Medicine based on evidence classifies randomised clinical trials and meta-analyses as the highest-ranking evidence, while less relevance is attributed to expert opinion, which is classified as corresponding to the lowest category. Nevertheless, randomised clinical trials and meta-analyses have weaknesses and strengths (since no research method is perfect), and they cannot always be applied or used as a design to obtain investigational results, due to type of patients involved (such as frail individuals or children), or the type of intervention under study (e.g. surgeries) — since doing so would not be acceptable from the ethical perspective.
Indeed, "no study design is perfect, and contradictory findings may arise from all types of studies"(63). Having said this, the practical alternatives to studies where strong confidence has been placed on their results (randomised clinical trials, cohorts, observational studies, etc. with good designs) range from the current observational studies (since we are now in the era of big data in large health registries) to the traditional methods — including expert opinions (more feasible and accessible in some cases).
Whichever design is considered more appropriate for achieving the objective of our research, it must be accompanied by quality and methodological rigour in order to be able to rely upon and extrapolate the results with the lowest risk of biases or limitations. All scientific research is fundamentally dependent upon the use of adequate and rigorously detailed investigational methods — and studies based on expert opinions are no exception to this(64). It may be pertinent to present studies that use consensus methods in accordance with certain indicators similar to those of the CONSORT statement, as used for example in randomised controlled trials.

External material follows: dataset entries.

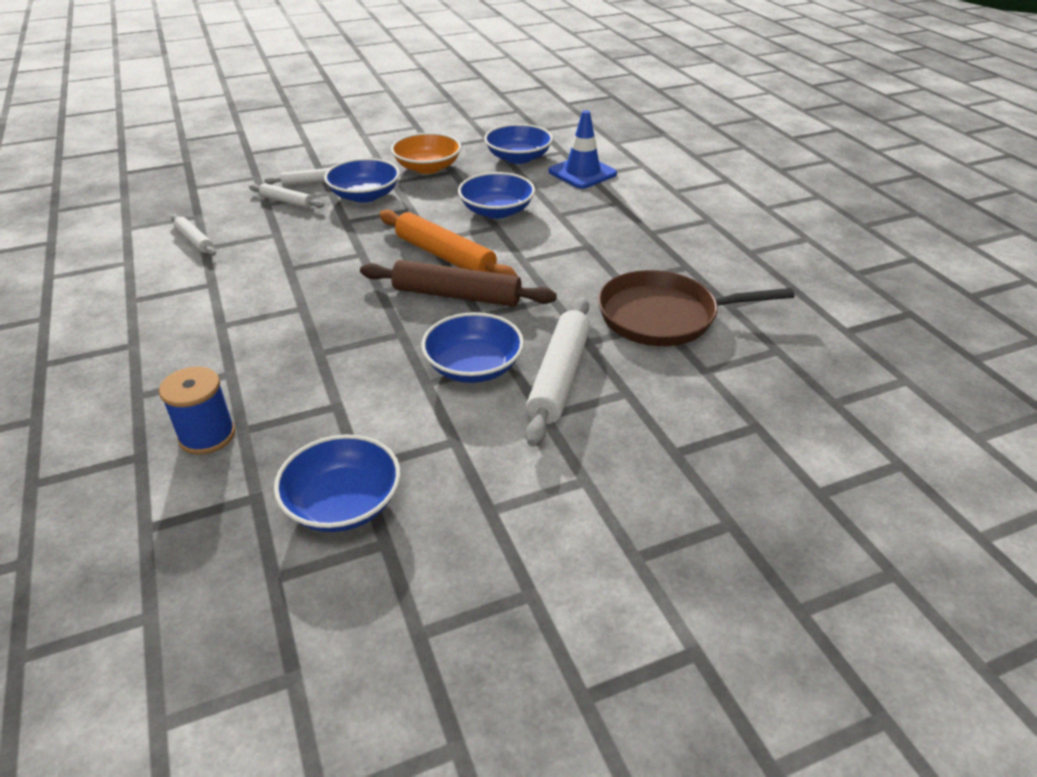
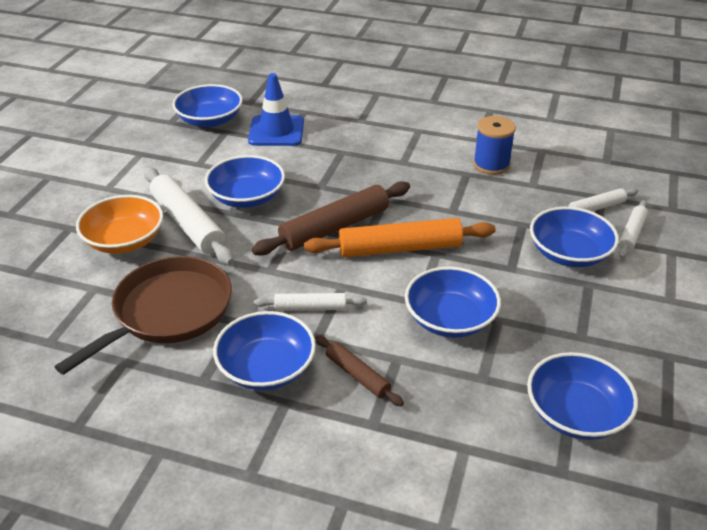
camera: 130 degrees right, 0 degrees up
blue spool [159,366,235,455] -> blue spool moved to [473,116,516,175]
white rolling pin [171,215,216,256] -> white rolling pin moved to [254,293,367,311]
orange bowl [391,132,461,174] -> orange bowl moved to [76,195,163,254]
blue traffic cone [549,110,617,189] -> blue traffic cone moved to [248,73,304,146]
none -> blue bowl [213,311,316,390]
none -> brown rolling pin [315,335,404,406]

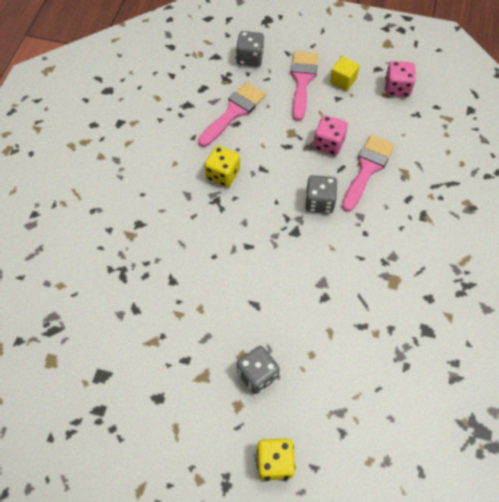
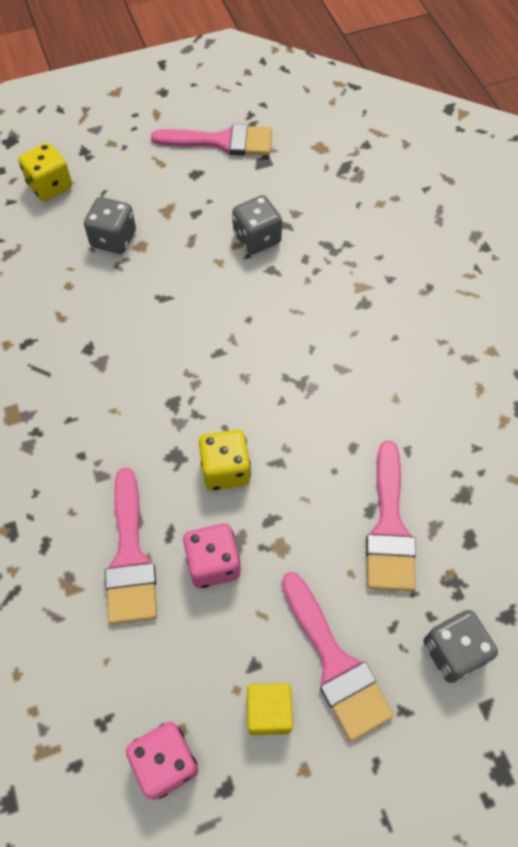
camera: 145 degrees right, 0 degrees up
yellow dice [204,146,240,187] -> yellow dice moved to [199,430,251,491]
grey dice [305,175,337,213] -> grey dice moved to [232,195,282,255]
none -> pink brush [151,124,272,156]

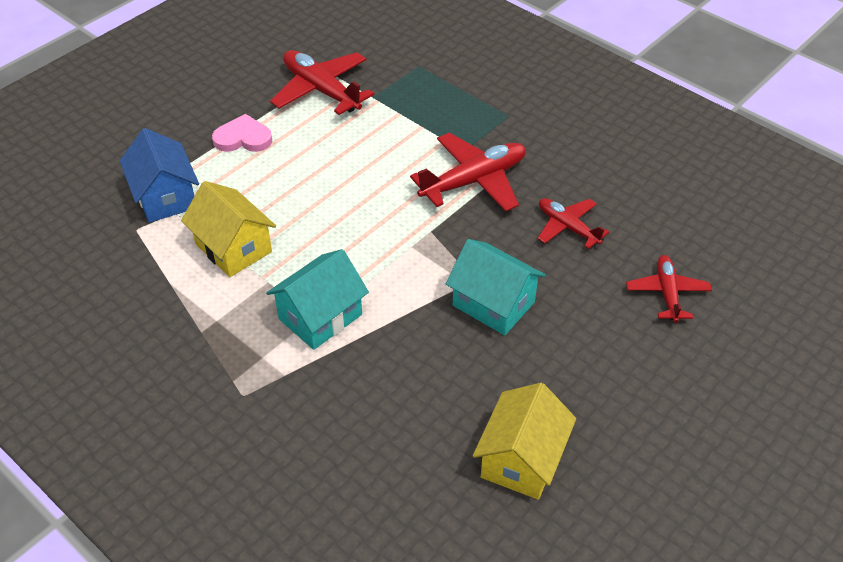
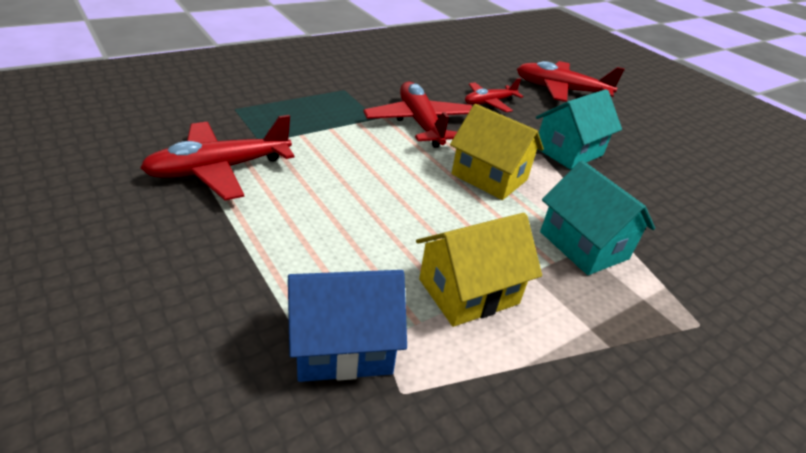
camera: 80 degrees left, 10 degrees down
pink heart [212,114,272,152] -> none
yellow house [473,383,576,500] -> yellow house moved to [450,104,544,200]
red plane [626,255,712,323] -> red plane [517,61,625,102], size x1.63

This systematic review of the literature offers an overview of the different consensus methods used in hip arthroscopy. However, the limitations of the present study are those inherent to the application of its methodology, including publication bias derived from the fact that many scientific studies are not ultimately published, or selection bias, which depends on the objectiveness of the inclusion and exclusion criteria used in the studies. We have minimised the risk of such biases by including several literature sources and working with broad criteria for the inclusion of studies.
Conclusions
The consensus methods analysed in this review and which evaluated the use of arthroscopy in hip disease were predominantly formal consensus protocols. In most cases, the use of these structured methods provided the criteria needed to establish consensus among the professionals.